** Opening Extract to read block **

What does the top get out of the interaction. For me it is about being able to give the bottom what they need. It should be an enjoyable, if painful, experience. It is fulfilling as a top to be able to do that. It is also a feeling of accomplishment to be able to have control over the implements that you use, being able to use them at different intensities to give the bottom the feeling that they are looking for. It is also a feeling of power given to you by the bottom.

Some bottoms will only ever bottom, some tops will only top and some of us will experience both sides with all the joys and pains found there in.

The punishment jar

I am always thinking of new reasons to get spanked....Hmm do I even need a reason...

I liked the idea of the punishment jar. I just used it a bit differently. I was playing a computer strategy game and a stone went in for each of my characters that died. There are three colors of stones: clear for hand, light colored for strap and dark colored for wood. The problem with the game is the armies were large and so I ended up with an overflowing jar 8)

I didn't pick the stones based on color I just grabbed them and put them in the jar without looking at the color (that was for fate to say). Since there ended up being several hundred stones in the jar by the time I was done I got the spankings over several days.

To decide what the penalty would be for the day I got to shake some of the stones out of the jar. If I was feeling brave, or feisty, it was more. The implements used were his choice based on the color of the stones. So it could be anything from a lightweight leather strap all the way up to the prison strap. The same was true of wood, it could be a lightweight paddle or big heavy paddle. It depended mostly on if I was being sassy or being well behaved.

I loved the anticipation and the resulting warm tingle in my bottom, but the during that was something else!

Why is it that I always seem to forget the extent of what the during feels like? The thing I remember is always the butterflies before and that warm contentment afterwards. I guess that explains why I am always looking for ways to get a spanking.

Friday, March 28, 2008

Want vs Need

When is a spanking needed and when is it just a want. There are the domestic discipline couples who it is a need when the discipline is due. Outside of that when is it just something that a spankee wants and when is it a need. Also what does that need/want entail.

What is it that a spankee wants out of a spanking? This varies from person to person. There are the people that want the ceremony of the spanking, the scenario so to say. The emotional anxiety of the scolding and maybe corner time to think about what is to come or what came before. Some people want/need the scenario, or the spanking is not full fulfilling/meaningful. For those people the scenario would be a need. For others it just adds to the atmosphere and then it would be a want. Some may only need the threat of a spanking and not actually the spanking itself.

** Closing Extract to read block **
** Opening Input data block **

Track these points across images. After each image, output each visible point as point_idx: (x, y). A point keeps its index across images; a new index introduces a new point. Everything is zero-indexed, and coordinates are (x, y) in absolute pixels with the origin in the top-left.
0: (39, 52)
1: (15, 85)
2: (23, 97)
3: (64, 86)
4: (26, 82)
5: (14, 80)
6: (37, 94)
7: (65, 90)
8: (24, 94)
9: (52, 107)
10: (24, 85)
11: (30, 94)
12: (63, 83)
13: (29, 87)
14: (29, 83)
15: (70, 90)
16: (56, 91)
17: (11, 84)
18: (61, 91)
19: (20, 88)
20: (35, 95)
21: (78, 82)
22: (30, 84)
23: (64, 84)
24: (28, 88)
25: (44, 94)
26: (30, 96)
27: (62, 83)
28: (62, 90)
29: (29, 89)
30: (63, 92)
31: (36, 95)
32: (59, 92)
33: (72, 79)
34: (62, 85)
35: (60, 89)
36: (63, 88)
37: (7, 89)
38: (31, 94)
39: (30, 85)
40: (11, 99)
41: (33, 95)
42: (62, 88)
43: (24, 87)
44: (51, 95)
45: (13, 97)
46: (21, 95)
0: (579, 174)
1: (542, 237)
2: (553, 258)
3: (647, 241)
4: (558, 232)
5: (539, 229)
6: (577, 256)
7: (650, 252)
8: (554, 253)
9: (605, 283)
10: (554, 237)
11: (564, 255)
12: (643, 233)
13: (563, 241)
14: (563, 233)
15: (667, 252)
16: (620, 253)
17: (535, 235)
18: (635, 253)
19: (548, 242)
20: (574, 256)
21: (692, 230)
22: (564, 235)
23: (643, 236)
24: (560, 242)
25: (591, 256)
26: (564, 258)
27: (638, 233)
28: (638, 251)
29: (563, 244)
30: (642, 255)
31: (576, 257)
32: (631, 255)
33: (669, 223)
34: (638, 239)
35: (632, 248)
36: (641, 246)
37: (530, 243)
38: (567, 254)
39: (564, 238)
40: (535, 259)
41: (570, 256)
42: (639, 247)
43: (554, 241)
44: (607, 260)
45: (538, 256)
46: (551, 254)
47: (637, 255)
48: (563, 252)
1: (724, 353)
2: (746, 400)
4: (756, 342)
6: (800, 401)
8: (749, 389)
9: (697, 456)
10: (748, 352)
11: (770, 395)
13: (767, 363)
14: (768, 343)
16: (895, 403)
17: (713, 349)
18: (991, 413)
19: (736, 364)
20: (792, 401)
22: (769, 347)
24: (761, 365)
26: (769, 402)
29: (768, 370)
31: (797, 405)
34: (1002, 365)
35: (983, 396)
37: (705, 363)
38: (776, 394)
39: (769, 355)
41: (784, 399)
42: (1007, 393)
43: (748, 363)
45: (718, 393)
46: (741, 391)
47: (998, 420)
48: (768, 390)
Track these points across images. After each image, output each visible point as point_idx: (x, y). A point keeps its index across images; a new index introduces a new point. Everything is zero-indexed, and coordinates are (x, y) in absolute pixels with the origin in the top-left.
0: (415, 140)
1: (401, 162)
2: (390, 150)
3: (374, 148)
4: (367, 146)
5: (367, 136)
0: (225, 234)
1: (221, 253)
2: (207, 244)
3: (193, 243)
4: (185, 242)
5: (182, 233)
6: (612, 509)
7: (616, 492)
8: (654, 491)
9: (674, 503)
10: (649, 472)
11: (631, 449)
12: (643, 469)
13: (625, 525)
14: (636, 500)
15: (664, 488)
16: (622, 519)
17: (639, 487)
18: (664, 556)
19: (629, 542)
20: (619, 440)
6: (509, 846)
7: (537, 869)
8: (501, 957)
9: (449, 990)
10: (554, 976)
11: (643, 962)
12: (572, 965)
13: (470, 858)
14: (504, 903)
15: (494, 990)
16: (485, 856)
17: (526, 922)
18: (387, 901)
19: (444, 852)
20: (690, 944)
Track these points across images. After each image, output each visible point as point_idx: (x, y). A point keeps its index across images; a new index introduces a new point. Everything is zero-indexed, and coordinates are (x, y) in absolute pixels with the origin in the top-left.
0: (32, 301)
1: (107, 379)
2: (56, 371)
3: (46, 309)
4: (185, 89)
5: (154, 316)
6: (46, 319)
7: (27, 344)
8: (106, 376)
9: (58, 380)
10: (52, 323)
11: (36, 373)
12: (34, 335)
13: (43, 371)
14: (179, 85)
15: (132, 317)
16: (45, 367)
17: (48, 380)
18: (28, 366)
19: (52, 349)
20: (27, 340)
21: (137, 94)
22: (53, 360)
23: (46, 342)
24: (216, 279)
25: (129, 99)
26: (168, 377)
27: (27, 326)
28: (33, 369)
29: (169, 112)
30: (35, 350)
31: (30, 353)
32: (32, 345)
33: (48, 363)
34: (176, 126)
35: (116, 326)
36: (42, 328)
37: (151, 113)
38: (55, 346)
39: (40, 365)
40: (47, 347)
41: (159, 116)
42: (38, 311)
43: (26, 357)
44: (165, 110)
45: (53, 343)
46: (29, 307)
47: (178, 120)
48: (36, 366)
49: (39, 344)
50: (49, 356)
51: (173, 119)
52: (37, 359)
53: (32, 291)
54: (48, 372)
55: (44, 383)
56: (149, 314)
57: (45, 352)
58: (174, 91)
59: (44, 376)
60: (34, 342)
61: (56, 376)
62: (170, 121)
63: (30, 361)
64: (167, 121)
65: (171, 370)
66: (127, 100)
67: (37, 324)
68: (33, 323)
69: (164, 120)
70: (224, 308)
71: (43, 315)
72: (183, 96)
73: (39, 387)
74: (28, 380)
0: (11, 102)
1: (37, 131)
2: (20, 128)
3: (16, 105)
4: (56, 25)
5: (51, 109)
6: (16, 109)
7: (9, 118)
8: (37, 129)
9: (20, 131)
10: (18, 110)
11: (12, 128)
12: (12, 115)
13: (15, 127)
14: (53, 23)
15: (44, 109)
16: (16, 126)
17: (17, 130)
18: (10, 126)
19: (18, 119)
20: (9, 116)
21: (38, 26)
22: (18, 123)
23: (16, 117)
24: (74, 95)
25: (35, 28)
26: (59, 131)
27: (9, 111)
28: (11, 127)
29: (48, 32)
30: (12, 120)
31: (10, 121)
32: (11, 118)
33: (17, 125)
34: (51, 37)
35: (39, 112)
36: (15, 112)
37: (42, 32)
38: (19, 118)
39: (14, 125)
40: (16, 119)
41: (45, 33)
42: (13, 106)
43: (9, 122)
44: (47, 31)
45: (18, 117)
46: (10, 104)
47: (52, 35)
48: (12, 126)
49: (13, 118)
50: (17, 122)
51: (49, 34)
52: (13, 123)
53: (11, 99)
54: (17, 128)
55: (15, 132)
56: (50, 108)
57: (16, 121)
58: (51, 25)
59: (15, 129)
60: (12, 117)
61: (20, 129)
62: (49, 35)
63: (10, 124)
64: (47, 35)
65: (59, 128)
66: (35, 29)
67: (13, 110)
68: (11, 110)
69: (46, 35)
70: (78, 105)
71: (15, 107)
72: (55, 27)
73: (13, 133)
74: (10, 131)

** Closing Input data block **

» Problems to solve:
1. From the blog excerpt above the data, reproduce the passage starting at "I didn't pick" and ending at "was something else!".
2. Translate this sentence from the blog excerpt into Spanish: "To decide what the penalty would be for the day I got to shake some of the stones out of the jar."

» Task responses:
1.
I didn't pick the stones based on color I just grabbed them and put them in the jar without looking at the color (that was for fate to say). Since there ended up being several hundred stones in the jar by the time I was done I got the spankings over several days.

To decide what the penalty would be for the day I got to shake some of the stones out of the jar. If I was feeling brave, or feisty, it was more. The implements used were his choice based on the color of the stones. So it could be anything from a lightweight leather strap all the way up to the prison strap. The same was true of wood, it could be a lightweight paddle or big heavy paddle. It depended mostly on if I was being sassy or being well behaved.

I loved the anticipation and the resulting warm tingle in my bottom, but the during that was something else!

2. Para decidir cuál sería la penalización del día, me tocaba sacudir el frasco para sacar algunas piedras.